PROMPT »
Write out each line of the records that has "cout" in it.

DATA FOR ANALYSIS »

☆ ☆ ☆ ☆

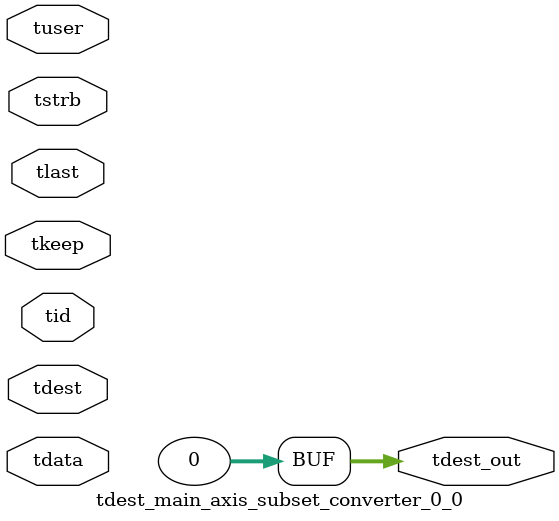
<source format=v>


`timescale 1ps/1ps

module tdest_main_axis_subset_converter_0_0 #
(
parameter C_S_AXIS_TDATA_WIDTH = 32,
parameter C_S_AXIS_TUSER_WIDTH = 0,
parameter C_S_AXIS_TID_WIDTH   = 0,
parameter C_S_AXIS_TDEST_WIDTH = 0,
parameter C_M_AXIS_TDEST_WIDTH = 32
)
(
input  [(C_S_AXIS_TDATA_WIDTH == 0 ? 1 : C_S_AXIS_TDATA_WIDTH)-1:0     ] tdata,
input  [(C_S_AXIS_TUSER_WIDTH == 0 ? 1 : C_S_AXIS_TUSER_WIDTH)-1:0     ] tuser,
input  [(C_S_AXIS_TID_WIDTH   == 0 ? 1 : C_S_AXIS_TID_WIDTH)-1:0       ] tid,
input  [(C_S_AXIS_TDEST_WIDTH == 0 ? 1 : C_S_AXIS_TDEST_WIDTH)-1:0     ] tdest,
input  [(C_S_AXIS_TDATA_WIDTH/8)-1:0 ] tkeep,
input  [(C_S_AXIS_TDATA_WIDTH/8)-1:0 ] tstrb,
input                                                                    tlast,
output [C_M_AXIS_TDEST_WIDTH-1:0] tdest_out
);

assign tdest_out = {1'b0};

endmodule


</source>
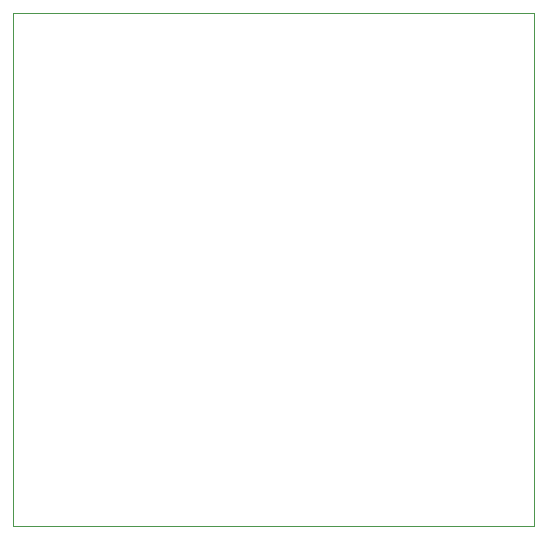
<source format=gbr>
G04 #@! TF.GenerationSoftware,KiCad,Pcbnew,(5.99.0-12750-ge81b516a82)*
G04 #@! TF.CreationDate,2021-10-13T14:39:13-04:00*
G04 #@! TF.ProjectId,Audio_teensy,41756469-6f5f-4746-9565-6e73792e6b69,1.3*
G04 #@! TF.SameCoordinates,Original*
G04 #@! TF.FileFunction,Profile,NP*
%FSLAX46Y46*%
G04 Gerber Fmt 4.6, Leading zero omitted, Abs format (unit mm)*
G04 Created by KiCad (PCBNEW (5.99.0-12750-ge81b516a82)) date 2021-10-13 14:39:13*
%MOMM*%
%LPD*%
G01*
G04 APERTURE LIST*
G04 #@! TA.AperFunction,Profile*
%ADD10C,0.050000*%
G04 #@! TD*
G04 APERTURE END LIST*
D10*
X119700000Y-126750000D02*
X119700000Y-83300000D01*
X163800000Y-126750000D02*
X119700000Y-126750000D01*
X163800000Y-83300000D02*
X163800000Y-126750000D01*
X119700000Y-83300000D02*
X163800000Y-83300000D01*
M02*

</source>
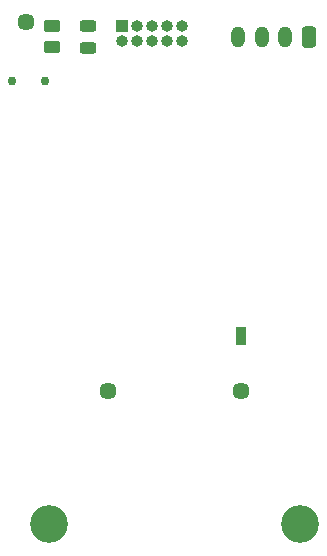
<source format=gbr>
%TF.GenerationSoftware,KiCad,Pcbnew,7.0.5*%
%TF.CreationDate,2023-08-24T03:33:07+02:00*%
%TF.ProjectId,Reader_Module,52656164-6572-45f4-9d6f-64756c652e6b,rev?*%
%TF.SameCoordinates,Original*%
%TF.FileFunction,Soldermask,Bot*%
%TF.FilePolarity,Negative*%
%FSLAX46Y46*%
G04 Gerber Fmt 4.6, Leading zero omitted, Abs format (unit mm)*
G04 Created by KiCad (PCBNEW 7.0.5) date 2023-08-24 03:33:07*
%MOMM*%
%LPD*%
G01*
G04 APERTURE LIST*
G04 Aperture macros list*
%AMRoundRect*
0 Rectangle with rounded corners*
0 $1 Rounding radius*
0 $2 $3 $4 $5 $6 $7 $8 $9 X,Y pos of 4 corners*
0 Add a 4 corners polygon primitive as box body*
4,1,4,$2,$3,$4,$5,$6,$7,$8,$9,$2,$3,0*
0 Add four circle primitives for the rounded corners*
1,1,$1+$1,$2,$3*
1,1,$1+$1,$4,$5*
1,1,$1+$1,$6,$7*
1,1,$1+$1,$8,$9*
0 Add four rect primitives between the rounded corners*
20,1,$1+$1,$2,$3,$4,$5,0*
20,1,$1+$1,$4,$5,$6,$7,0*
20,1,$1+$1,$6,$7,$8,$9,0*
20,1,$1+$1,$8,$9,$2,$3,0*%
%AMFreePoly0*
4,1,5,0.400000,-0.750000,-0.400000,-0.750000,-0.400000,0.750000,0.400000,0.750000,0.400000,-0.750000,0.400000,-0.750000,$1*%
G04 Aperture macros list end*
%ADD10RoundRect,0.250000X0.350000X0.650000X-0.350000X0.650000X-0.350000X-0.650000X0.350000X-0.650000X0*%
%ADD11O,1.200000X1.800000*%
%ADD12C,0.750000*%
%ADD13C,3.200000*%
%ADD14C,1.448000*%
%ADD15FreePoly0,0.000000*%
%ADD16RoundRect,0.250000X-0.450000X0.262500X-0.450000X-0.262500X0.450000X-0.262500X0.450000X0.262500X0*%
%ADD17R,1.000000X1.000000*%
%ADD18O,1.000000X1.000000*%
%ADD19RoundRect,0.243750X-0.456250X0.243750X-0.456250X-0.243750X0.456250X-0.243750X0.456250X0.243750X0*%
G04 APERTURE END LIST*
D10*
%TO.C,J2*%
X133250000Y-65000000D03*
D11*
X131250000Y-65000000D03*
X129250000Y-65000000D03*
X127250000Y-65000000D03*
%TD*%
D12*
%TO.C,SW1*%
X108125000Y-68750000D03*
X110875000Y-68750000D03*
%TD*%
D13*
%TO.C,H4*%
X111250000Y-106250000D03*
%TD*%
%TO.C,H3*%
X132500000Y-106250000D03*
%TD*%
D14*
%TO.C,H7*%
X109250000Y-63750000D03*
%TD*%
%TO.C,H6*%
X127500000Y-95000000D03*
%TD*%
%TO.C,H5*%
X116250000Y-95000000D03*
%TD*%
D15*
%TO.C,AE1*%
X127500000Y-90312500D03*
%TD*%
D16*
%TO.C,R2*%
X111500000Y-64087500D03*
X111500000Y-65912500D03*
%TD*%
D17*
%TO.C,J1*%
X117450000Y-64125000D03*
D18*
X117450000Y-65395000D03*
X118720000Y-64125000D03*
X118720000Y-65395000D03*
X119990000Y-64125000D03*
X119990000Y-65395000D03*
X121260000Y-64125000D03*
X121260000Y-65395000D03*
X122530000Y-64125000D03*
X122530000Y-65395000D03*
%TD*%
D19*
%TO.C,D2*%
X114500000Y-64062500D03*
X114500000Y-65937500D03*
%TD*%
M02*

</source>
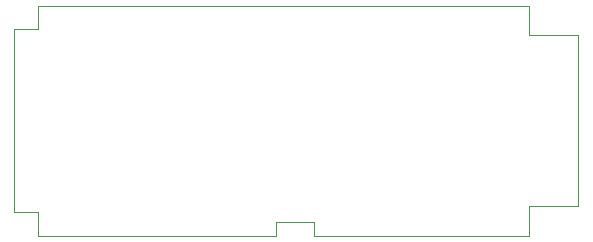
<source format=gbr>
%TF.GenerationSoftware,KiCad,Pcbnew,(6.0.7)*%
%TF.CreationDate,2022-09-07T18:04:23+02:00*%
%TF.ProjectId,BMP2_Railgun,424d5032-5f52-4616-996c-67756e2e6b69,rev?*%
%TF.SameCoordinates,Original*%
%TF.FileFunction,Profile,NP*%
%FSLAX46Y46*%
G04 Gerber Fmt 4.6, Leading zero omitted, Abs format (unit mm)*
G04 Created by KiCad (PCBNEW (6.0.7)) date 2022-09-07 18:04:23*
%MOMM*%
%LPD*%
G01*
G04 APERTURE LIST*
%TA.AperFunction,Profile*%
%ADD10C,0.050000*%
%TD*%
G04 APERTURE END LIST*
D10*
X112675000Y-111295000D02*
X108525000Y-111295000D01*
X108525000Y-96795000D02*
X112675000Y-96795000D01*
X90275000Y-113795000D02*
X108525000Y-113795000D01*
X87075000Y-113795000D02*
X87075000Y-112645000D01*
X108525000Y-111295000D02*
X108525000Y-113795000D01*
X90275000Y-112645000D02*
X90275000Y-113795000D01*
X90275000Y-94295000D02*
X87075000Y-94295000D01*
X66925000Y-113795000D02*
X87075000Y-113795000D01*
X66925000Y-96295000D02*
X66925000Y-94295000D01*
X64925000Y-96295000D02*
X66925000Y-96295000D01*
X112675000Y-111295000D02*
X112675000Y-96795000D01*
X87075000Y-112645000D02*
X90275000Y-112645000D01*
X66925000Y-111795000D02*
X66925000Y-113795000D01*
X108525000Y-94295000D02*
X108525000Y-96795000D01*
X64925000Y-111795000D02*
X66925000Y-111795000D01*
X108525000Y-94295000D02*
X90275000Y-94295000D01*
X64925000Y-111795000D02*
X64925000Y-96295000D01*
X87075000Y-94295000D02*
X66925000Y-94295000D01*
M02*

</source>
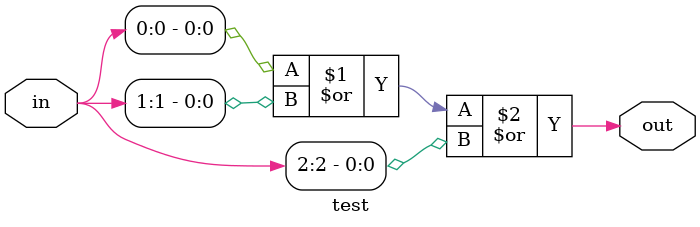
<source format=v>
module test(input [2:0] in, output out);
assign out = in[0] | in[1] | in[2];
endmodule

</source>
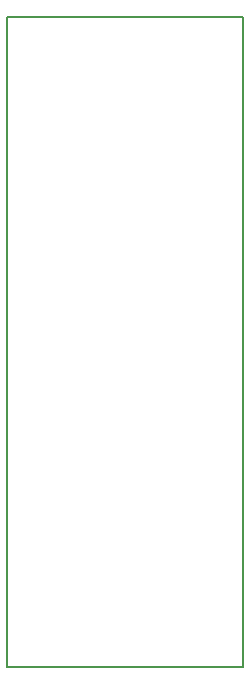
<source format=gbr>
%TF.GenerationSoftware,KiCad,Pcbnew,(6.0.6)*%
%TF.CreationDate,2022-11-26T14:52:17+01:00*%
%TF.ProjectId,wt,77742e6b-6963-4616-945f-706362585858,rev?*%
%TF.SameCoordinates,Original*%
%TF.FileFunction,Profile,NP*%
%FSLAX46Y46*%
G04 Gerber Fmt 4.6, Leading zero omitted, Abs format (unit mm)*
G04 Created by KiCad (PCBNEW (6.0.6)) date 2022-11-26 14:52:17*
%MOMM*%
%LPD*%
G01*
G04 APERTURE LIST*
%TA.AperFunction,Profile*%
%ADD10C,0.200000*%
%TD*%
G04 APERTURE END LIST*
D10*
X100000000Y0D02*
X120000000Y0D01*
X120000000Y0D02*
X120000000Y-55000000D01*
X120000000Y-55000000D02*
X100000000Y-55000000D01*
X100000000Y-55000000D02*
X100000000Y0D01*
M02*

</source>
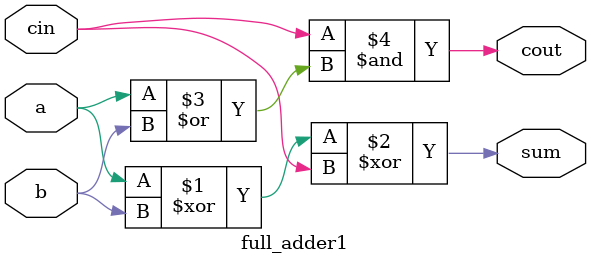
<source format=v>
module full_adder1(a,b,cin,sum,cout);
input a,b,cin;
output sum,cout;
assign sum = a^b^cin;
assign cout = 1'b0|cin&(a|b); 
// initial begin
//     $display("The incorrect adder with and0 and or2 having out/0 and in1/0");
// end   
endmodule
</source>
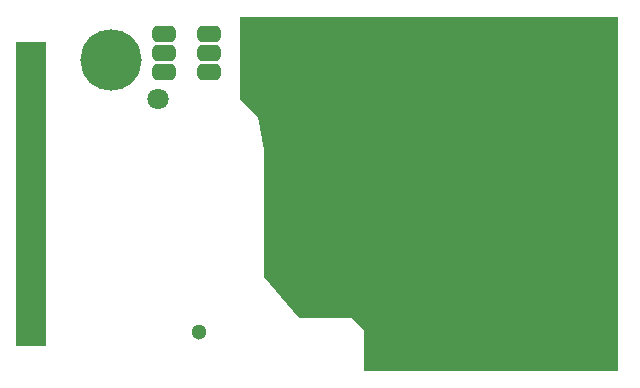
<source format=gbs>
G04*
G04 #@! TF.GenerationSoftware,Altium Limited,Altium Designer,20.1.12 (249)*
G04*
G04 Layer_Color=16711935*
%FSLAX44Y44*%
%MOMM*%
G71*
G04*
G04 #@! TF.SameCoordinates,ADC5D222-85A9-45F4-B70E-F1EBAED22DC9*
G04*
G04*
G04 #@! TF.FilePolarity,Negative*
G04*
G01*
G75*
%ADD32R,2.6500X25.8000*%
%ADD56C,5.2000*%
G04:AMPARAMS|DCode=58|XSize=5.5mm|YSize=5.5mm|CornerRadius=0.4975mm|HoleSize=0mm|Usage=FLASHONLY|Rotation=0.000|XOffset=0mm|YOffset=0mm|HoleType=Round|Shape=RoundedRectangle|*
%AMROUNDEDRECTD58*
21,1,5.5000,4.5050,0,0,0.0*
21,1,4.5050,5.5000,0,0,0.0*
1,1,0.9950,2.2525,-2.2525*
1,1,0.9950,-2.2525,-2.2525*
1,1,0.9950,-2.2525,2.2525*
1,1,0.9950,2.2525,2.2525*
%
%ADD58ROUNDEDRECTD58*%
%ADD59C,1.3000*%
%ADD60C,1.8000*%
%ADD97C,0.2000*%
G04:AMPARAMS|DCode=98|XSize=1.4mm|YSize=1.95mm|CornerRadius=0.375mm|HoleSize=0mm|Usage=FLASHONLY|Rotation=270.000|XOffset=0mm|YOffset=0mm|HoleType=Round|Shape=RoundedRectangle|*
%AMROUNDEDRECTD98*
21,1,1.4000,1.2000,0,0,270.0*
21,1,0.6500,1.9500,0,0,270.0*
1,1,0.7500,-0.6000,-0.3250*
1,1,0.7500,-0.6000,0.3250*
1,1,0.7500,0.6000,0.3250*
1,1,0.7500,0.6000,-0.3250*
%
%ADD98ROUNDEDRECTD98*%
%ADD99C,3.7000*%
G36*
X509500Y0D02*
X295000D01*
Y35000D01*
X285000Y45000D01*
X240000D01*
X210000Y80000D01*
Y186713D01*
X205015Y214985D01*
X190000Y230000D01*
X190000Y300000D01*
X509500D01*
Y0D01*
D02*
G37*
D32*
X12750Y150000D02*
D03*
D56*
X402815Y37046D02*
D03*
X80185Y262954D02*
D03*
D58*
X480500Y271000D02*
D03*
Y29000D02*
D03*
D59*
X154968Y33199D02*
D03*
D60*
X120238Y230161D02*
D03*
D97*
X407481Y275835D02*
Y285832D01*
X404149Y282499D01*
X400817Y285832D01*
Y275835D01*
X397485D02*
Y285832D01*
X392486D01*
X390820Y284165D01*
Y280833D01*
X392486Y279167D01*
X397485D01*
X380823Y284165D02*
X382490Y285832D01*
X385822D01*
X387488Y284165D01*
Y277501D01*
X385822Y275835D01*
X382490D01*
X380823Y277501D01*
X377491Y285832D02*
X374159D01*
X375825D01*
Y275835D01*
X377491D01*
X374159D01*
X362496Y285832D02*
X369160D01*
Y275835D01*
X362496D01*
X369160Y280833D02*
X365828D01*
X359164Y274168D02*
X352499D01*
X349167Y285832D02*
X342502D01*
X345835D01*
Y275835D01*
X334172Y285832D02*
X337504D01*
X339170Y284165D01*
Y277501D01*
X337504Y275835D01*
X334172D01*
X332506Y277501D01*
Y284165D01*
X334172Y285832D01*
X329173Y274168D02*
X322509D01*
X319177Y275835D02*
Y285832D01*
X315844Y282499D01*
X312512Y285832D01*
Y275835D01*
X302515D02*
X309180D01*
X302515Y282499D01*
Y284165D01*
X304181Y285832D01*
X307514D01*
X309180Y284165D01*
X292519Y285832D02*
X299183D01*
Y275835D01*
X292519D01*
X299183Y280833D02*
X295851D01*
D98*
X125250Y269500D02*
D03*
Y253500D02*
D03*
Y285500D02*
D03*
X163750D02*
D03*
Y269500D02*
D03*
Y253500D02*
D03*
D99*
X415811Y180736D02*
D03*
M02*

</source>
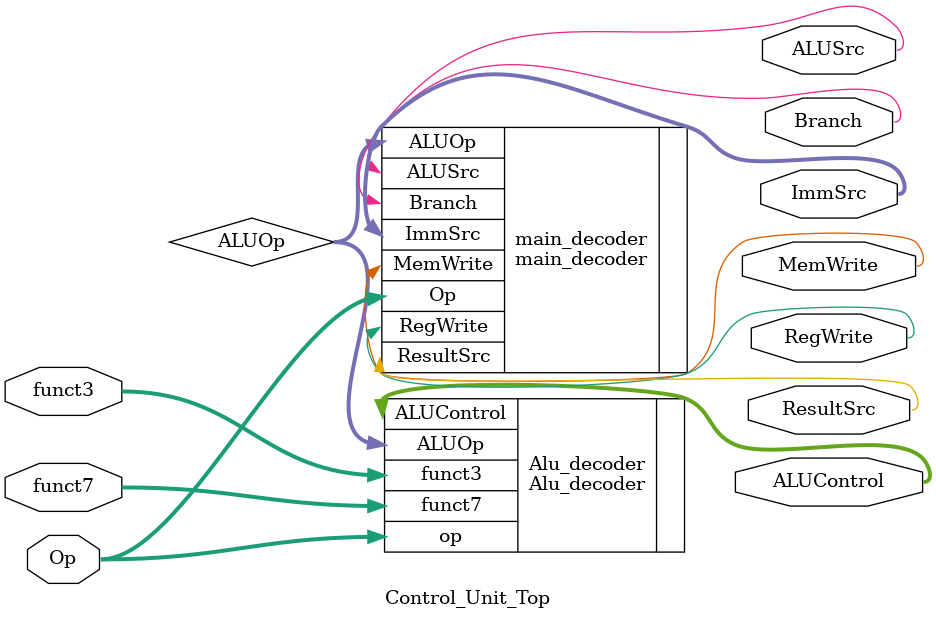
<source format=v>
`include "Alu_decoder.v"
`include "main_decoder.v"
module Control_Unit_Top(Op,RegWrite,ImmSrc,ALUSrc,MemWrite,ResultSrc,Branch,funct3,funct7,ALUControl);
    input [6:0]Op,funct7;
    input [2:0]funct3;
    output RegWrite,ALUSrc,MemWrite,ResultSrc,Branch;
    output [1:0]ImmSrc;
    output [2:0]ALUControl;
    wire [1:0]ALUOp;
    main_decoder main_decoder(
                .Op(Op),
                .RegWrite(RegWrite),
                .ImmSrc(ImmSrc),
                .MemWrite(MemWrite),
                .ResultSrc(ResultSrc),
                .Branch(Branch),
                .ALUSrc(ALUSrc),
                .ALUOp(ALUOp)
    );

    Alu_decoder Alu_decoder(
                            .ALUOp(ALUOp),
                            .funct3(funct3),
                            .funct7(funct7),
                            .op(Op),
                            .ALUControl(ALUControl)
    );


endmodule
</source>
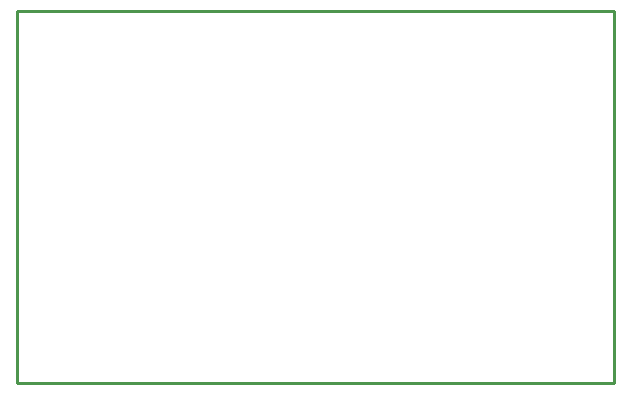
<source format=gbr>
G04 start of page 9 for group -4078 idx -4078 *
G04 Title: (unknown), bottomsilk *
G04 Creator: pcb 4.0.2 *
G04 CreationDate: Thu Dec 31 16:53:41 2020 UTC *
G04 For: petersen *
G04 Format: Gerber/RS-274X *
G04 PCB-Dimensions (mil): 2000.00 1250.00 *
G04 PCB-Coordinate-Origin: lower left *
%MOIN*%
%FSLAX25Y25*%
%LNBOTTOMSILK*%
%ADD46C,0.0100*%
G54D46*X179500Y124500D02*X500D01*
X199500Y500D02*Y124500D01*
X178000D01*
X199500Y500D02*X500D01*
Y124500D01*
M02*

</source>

☆ ☆ ☆ ☆

EXERCISE ANSWER »
module full_adder1(a,b,cin,sum,cout);
output sum,cout;
assign cout = 1'b0|cin&(a|b); 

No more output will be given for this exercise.